Israel has gone from a barren desert to a thriving country that exports water and food to Jordan, Egypt, and elsewhere. Its 170-mile coastline has five desalinization plants. Their water system provides excess water for its population of 9 million people.
California has an 840-mile coastline, 4.5 times Israel’s population, and an economy 40 times larger than Israel’s. California can easily match Israel’s success in water production and management.
Political leadership is needed to make doubling California’s fresh water supply the No. 1 environmental issue. California envisions itself as a global environmental leader. Over the past three decades, it has successfully cleaned up its air. Demonstrating that it can double its fresh water supply would be true environmental leadership that could have worldwide benefits.
In wet years, excess water can be used to fill reservoirs. California’s coastal mountain ranges provide natural lake reservoirs for excess desalinated water. In dry years, water from those reservoirs can drive hydroelectric power plants and meet fresh water needs. This is renewable energy and a fresh water system.

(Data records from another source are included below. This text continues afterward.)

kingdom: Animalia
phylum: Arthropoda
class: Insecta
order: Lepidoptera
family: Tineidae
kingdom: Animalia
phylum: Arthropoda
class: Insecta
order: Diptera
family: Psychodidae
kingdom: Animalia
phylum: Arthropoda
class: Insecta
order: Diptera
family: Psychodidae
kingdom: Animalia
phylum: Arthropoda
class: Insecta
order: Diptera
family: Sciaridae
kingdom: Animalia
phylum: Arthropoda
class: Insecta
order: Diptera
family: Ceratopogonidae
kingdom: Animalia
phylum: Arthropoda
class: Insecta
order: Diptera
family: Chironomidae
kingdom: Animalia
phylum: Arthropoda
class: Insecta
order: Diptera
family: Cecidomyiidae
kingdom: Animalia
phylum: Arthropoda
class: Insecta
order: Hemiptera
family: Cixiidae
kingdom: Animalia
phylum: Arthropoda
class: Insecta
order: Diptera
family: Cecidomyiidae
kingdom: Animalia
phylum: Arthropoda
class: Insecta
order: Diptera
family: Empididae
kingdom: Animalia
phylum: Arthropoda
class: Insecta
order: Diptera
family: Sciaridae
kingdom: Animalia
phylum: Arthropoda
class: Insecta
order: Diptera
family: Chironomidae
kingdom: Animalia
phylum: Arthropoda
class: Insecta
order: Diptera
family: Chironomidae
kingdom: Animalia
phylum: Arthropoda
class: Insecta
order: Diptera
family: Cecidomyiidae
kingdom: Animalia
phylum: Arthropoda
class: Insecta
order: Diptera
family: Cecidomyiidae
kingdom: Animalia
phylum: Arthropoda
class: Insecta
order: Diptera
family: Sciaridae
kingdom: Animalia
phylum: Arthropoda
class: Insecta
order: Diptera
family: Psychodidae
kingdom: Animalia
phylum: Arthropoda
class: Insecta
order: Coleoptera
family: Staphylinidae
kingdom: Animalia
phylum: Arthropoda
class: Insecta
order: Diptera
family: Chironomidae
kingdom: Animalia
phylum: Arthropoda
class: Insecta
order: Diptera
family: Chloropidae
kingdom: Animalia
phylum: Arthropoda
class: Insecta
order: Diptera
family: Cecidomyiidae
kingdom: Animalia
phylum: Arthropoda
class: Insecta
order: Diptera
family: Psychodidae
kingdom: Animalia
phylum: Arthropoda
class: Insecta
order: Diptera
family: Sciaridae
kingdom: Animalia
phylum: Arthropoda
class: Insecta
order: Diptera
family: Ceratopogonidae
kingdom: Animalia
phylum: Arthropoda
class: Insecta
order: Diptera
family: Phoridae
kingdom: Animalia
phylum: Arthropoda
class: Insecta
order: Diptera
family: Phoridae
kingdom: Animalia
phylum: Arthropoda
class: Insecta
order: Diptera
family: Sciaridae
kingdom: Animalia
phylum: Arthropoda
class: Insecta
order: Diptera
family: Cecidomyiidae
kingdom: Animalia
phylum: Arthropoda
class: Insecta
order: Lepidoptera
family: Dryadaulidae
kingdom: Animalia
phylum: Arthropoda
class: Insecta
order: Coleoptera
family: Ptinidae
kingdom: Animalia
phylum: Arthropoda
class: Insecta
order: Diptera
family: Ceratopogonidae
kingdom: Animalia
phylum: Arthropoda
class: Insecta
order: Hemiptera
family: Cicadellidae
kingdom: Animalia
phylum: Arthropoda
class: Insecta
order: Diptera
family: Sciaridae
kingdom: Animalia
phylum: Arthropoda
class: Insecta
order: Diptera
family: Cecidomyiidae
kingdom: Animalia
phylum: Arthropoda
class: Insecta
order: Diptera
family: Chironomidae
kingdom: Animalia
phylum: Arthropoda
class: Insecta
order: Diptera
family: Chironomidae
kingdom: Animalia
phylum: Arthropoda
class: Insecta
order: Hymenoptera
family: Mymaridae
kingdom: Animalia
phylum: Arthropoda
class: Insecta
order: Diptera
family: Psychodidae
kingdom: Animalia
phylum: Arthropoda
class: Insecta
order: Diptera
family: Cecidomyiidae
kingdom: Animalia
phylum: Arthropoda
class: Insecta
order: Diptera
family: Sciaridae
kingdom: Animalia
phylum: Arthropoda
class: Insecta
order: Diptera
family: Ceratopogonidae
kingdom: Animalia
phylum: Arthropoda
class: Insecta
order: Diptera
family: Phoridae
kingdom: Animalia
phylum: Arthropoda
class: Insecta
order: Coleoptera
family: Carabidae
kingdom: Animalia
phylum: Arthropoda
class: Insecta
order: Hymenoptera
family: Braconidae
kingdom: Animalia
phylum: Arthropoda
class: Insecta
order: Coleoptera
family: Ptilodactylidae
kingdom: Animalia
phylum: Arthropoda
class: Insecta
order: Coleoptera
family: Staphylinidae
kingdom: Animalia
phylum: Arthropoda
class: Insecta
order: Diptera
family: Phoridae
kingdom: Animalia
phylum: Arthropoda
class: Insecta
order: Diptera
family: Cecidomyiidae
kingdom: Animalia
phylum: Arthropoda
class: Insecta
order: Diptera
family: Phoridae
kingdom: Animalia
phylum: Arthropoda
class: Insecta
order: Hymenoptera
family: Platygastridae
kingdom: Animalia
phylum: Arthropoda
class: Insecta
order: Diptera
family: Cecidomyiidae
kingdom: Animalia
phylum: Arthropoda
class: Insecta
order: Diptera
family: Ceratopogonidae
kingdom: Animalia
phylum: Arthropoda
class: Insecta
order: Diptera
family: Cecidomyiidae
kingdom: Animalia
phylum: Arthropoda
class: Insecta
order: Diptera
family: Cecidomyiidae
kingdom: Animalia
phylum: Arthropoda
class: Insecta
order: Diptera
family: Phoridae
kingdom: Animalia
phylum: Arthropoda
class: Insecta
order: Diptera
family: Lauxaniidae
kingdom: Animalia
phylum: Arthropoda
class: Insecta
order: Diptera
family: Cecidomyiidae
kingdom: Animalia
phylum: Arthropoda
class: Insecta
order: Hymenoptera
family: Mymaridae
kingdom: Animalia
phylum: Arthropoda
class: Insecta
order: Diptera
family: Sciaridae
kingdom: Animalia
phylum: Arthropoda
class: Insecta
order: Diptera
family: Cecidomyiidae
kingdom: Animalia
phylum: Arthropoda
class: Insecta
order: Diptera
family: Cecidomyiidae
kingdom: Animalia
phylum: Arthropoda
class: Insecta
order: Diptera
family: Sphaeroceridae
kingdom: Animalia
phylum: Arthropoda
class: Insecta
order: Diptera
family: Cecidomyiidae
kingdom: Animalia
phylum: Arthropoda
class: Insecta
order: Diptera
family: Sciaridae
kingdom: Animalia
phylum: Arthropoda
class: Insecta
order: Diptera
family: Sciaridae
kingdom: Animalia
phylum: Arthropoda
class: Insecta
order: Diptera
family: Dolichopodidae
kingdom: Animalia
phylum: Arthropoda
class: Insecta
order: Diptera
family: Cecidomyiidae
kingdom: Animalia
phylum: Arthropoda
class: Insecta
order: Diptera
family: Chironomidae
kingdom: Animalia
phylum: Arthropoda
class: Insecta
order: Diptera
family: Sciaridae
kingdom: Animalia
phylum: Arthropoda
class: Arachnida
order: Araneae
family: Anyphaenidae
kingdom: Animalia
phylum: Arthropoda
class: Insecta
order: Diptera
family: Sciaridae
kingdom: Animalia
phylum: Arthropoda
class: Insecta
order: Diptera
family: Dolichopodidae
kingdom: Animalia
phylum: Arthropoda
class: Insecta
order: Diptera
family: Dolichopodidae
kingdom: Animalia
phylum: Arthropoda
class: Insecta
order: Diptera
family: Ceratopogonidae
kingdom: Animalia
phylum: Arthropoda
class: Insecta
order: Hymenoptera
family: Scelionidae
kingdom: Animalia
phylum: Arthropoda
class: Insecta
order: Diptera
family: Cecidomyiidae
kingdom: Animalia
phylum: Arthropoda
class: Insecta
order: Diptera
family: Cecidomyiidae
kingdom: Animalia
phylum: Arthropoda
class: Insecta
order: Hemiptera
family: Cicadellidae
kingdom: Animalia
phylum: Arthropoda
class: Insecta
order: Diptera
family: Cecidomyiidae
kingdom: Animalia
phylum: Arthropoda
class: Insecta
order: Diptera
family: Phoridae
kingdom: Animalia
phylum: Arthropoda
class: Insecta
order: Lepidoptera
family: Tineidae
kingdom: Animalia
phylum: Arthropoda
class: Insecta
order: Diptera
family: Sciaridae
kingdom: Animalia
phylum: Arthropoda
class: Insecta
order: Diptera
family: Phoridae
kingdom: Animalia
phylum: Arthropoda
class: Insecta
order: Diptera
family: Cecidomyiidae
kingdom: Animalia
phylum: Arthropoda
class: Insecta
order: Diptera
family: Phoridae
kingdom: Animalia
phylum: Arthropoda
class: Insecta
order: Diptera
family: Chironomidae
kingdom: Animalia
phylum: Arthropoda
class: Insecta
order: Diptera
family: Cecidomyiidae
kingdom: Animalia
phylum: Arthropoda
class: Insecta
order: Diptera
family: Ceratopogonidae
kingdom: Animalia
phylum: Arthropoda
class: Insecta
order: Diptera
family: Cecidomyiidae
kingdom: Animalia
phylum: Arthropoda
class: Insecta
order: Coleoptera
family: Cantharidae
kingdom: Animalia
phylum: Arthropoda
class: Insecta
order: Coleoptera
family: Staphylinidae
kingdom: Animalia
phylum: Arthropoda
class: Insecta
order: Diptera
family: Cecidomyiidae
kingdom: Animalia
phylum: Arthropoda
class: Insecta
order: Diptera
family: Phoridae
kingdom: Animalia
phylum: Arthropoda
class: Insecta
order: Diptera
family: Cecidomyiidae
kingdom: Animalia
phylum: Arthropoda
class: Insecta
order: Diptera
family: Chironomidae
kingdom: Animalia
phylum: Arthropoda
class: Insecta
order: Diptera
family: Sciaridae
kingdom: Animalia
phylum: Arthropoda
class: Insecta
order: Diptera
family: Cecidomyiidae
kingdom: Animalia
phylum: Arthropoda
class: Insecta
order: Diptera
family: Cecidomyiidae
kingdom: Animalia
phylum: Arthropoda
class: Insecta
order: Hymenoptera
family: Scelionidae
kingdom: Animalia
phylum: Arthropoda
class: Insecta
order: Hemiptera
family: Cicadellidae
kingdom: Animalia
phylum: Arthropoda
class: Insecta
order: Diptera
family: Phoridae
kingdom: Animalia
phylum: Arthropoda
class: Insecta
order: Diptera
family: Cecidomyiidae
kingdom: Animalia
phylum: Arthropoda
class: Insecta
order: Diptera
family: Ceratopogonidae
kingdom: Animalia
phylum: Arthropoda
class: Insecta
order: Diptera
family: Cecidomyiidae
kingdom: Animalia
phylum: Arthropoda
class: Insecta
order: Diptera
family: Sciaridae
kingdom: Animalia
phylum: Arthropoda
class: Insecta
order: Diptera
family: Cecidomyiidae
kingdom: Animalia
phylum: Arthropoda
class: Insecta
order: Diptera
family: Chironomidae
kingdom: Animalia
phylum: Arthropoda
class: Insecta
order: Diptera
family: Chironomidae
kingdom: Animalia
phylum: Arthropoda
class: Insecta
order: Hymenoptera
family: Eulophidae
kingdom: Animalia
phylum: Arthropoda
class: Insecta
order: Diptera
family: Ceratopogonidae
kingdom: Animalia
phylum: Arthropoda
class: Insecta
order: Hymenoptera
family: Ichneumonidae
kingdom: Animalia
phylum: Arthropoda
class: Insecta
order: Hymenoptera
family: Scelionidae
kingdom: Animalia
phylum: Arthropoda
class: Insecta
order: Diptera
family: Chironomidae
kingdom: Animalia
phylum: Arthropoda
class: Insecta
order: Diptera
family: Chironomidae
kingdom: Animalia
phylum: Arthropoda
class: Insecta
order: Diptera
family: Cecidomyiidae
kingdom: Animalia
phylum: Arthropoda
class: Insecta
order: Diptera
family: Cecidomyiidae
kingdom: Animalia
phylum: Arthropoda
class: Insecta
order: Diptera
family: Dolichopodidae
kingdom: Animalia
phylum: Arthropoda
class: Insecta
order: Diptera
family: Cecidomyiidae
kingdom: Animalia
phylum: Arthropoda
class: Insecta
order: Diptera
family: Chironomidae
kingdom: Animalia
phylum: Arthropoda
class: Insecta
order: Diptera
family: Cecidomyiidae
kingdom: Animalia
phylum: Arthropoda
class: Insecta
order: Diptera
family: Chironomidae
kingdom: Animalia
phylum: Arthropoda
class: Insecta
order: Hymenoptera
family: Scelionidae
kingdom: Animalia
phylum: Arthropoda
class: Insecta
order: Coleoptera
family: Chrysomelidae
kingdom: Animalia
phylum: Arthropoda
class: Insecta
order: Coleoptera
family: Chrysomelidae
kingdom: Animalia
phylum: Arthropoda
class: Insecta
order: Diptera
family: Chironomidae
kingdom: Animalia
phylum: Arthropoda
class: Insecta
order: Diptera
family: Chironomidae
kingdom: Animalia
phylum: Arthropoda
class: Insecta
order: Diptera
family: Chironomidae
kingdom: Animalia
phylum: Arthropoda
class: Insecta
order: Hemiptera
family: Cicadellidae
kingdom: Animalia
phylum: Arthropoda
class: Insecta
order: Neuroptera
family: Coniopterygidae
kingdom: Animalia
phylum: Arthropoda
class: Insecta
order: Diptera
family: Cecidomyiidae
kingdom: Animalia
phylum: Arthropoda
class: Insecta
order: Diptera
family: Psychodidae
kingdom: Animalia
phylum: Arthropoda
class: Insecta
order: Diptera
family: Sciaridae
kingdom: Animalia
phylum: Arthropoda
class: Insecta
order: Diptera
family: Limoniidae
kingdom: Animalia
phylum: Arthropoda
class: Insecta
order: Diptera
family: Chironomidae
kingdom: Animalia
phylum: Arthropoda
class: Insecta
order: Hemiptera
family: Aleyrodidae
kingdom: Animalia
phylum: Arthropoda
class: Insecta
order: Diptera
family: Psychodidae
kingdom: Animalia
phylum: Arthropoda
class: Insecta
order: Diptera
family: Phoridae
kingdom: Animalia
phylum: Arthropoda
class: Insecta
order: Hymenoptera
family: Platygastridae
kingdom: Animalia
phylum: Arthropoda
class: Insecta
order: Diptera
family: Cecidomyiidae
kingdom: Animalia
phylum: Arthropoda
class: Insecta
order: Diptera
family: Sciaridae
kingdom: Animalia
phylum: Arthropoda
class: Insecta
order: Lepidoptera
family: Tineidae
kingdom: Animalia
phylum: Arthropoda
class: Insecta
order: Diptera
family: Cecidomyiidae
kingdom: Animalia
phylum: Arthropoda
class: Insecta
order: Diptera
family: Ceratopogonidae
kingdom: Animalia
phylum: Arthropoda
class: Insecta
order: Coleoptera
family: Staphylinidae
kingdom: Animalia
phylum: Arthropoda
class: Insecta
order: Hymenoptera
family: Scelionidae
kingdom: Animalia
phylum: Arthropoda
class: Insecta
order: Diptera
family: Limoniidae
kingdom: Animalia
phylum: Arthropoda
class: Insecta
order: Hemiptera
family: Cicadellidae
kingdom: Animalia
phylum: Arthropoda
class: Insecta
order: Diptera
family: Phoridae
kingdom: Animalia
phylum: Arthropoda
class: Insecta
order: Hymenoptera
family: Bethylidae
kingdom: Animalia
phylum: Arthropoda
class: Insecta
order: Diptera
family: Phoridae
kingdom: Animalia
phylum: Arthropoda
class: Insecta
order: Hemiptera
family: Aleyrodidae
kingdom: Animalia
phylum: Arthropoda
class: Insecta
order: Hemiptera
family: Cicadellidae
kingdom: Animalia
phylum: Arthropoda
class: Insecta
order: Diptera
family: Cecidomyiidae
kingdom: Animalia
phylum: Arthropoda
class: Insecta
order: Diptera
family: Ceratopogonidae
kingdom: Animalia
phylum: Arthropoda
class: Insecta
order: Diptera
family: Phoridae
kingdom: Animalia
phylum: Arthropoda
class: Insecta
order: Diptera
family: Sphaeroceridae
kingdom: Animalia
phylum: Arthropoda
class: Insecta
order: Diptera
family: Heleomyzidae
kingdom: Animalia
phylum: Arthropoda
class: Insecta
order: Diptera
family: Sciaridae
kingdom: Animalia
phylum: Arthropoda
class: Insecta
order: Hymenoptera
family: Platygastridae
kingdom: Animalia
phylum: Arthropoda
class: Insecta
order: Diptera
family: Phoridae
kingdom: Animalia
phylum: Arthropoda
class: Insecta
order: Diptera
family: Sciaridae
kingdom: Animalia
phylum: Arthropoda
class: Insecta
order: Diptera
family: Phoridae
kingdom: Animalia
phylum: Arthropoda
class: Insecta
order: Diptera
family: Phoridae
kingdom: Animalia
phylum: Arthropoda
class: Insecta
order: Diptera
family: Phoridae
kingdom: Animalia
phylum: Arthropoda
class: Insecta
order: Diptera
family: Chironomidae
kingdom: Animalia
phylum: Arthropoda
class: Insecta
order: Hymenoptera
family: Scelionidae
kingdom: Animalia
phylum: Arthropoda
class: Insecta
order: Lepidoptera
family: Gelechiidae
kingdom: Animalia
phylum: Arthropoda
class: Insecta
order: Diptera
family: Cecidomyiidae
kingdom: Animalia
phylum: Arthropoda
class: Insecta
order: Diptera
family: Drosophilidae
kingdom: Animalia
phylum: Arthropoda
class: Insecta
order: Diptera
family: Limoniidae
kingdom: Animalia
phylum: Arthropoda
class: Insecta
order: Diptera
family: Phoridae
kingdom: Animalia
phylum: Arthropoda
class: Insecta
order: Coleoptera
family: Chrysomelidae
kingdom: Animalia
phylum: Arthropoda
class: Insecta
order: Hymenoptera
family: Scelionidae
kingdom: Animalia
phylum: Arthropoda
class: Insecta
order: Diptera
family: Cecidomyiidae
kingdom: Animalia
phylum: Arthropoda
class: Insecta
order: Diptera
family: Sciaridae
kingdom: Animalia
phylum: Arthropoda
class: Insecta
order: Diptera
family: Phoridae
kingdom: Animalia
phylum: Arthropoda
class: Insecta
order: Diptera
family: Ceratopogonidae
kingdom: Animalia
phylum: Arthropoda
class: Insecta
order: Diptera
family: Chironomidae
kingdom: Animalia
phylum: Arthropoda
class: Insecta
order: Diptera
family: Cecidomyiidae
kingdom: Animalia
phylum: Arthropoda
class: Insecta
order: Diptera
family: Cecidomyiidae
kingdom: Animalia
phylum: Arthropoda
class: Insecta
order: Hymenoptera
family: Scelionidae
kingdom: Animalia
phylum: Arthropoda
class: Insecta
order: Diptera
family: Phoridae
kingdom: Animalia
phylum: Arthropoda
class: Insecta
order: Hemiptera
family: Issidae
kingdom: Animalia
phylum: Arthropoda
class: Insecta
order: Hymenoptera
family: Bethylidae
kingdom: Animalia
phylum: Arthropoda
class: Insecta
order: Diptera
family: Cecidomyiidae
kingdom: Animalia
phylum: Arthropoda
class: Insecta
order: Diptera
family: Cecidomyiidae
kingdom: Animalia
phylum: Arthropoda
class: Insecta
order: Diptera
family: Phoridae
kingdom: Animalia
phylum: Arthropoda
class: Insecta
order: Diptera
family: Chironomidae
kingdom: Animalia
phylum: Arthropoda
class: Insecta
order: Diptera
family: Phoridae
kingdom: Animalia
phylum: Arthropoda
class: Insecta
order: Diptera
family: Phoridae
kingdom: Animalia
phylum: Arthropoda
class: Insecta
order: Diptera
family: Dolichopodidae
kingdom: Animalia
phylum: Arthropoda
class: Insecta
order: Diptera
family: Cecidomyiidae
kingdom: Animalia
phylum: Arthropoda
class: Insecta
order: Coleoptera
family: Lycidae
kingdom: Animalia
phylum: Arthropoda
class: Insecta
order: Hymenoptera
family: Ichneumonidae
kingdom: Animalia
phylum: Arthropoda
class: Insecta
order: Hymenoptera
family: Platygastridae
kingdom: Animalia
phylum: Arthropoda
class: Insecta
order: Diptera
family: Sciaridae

Manmade global warming is an unproven climate theory. Whether the world is warming or entering a new ice age, we'll need more fresh water. Diverting funds and energy from the goal of controlling the world’s temperature and focusing on the achievable goal of doubling the world’s fresh water supply would help future generations more than any other environmental improvement.
Every generation needs “a cause,” a way to “make the world better,” a “big goal.” I suggest that goal be to increase the world’s clean fresh water supply by 100 percent. That would increase the drinkable, useable fresh water on earth from 0.4 percent to 0.8 percent. The additional fresh water would produce worldwide increased plant growth, increased food supplies, more recycling of carbon dioxide into plants, less illness from ingesting contaminated water, and a greener, happier world.
That’s a big goal that could be achieved and produce worldwide benefits for animals, plants, and humans.